Data listing: Begin
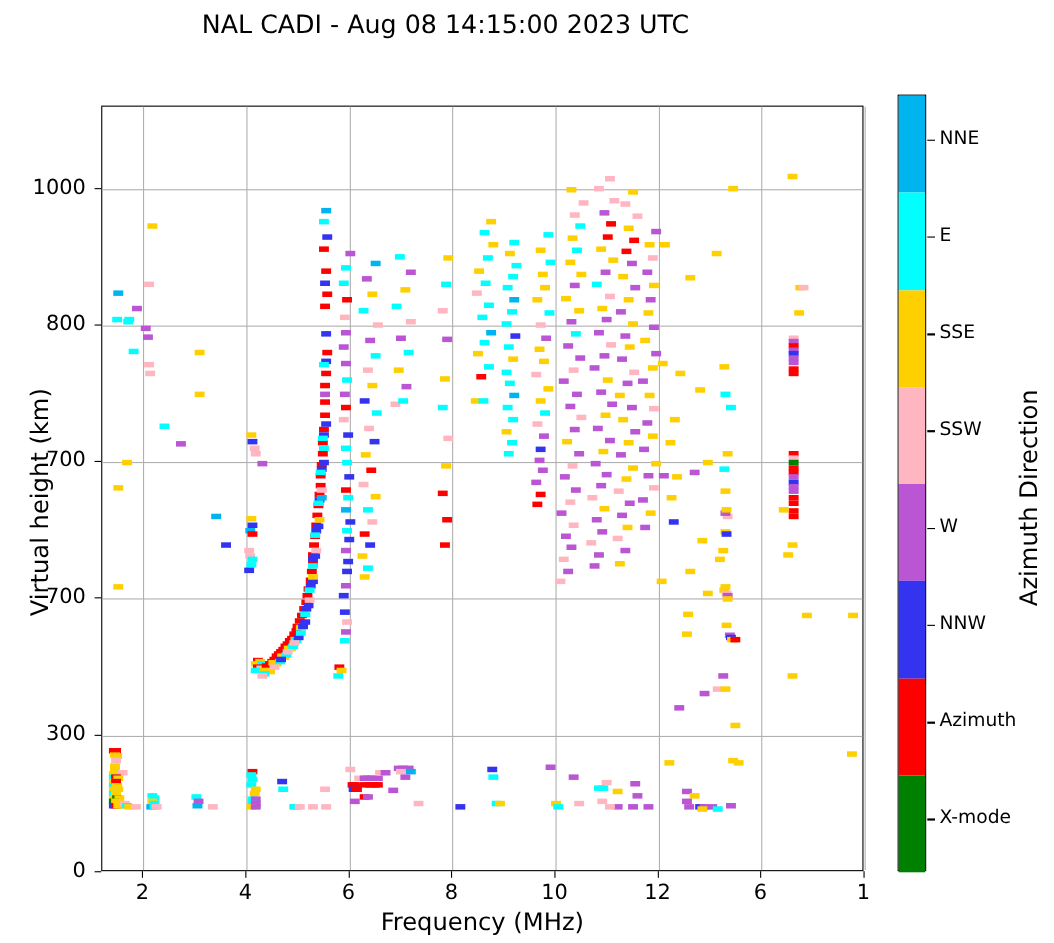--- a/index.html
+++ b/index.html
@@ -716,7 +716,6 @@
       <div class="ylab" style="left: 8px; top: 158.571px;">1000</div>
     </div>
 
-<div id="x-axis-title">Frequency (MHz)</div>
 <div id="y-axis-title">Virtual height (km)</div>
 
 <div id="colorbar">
Data listing: End
What the task requires: Write down only the number of lines above where the word "axis" occurs.

Response for this exercise: 2